[Start of Attachment]

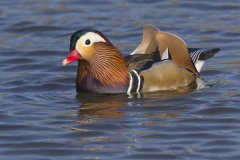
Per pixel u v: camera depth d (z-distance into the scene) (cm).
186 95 1753
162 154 1410
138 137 1494
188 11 2506
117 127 1547
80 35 1769
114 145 1457
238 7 2523
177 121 1577
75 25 2400
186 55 1836
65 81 1897
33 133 1526
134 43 2231
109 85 1781
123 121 1580
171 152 1420
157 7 2553
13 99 1747
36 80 1902
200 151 1424
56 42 2261
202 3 2566
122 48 2186
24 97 1764
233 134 1506
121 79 1783
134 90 1784
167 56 1820
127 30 2339
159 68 1800
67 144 1466
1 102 1722
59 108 1678
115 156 1406
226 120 1582
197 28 2338
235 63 2017
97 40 1778
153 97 1745
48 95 1783
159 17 2448
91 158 1400
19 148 1452
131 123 1569
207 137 1491
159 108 1664
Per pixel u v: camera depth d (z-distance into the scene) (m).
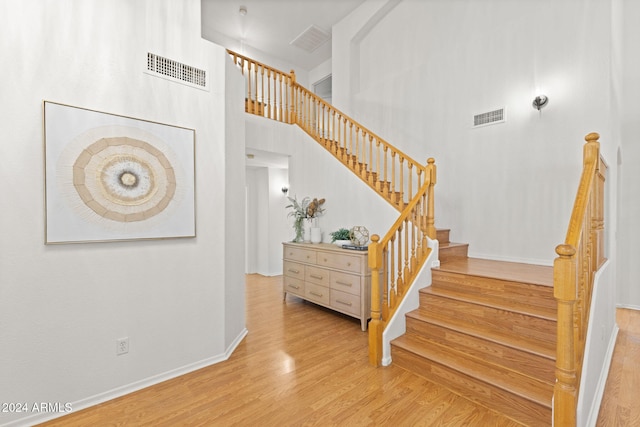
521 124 3.61
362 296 3.42
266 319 3.81
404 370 2.52
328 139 4.65
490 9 4.06
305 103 5.15
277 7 5.58
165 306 2.41
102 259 2.12
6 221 1.78
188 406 2.05
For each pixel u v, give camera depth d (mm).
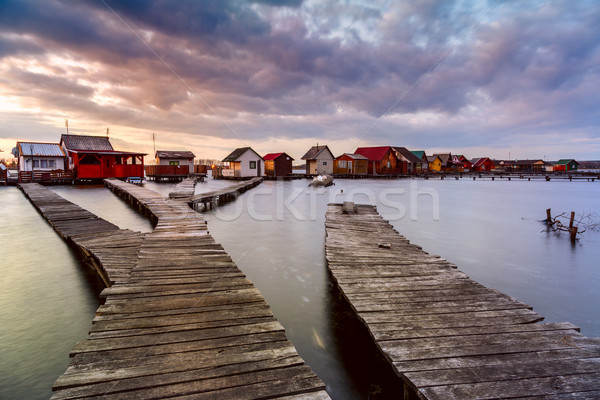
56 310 6008
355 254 7770
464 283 5816
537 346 3721
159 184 37344
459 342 3809
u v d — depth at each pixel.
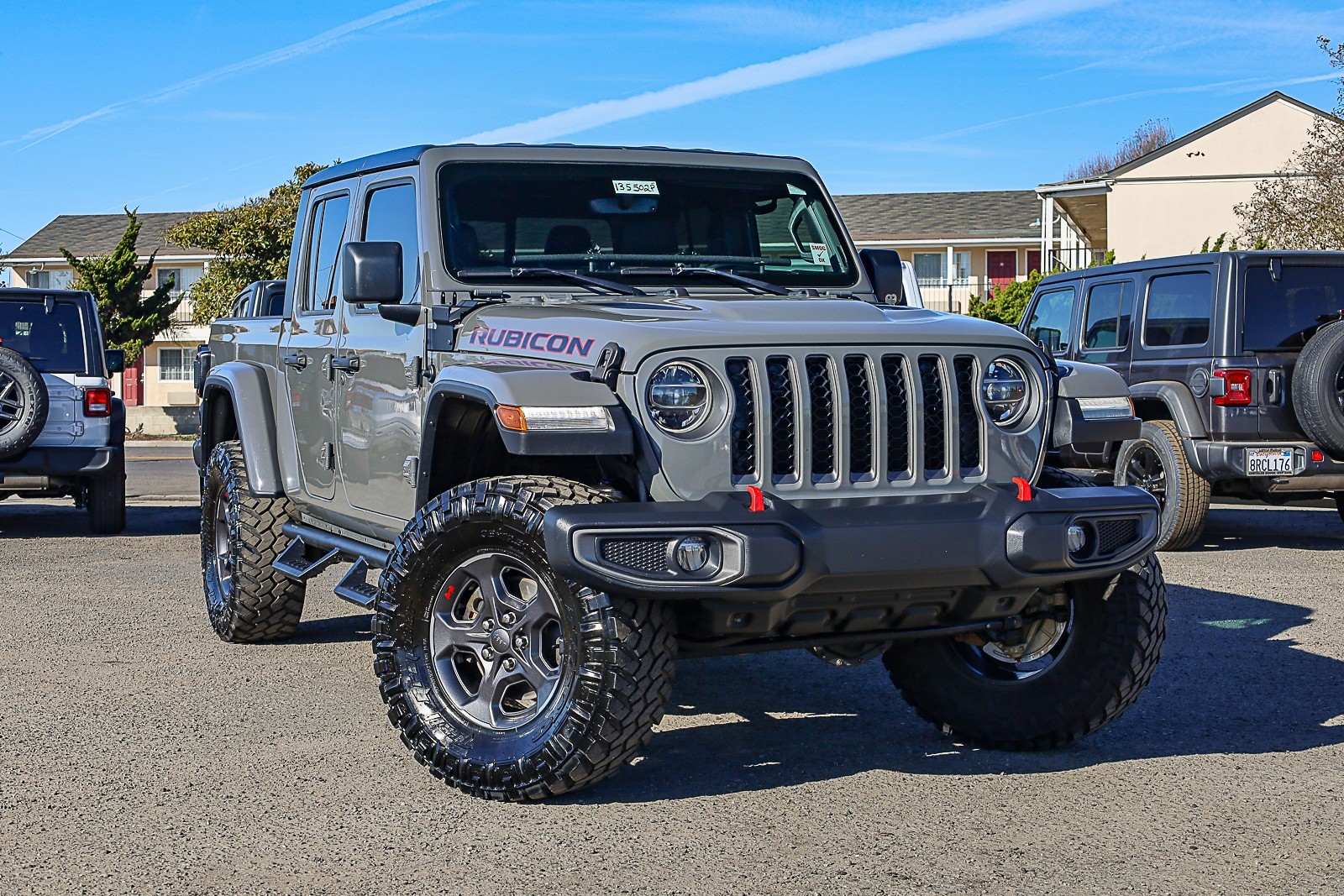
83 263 37.03
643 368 4.20
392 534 5.42
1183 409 10.05
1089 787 4.54
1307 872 3.75
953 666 5.11
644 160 5.65
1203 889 3.62
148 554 10.80
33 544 11.48
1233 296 9.87
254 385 6.84
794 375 4.29
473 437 4.91
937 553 4.15
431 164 5.37
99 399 11.96
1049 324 12.18
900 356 4.43
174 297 47.50
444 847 3.97
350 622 7.72
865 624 4.41
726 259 5.59
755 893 3.61
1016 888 3.63
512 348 4.64
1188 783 4.57
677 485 4.19
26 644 7.07
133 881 3.74
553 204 5.42
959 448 4.48
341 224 6.16
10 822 4.23
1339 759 4.86
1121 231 33.91
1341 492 10.55
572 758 4.13
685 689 6.06
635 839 4.03
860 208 48.97
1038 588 4.43
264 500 6.81
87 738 5.21
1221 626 7.39
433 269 5.20
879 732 5.29
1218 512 13.27
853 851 3.93
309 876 3.76
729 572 3.97
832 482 4.32
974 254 46.06
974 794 4.47
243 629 6.89
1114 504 4.41
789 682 6.22
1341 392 9.57
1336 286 10.07
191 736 5.24
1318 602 8.11
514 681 4.42
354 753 4.98
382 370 5.44
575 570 3.94
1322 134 25.89
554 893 3.63
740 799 4.41
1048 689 4.87
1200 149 33.34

[End of Attachment]

Work out the number of lines in the records containing the word "scene". Write only that number.

2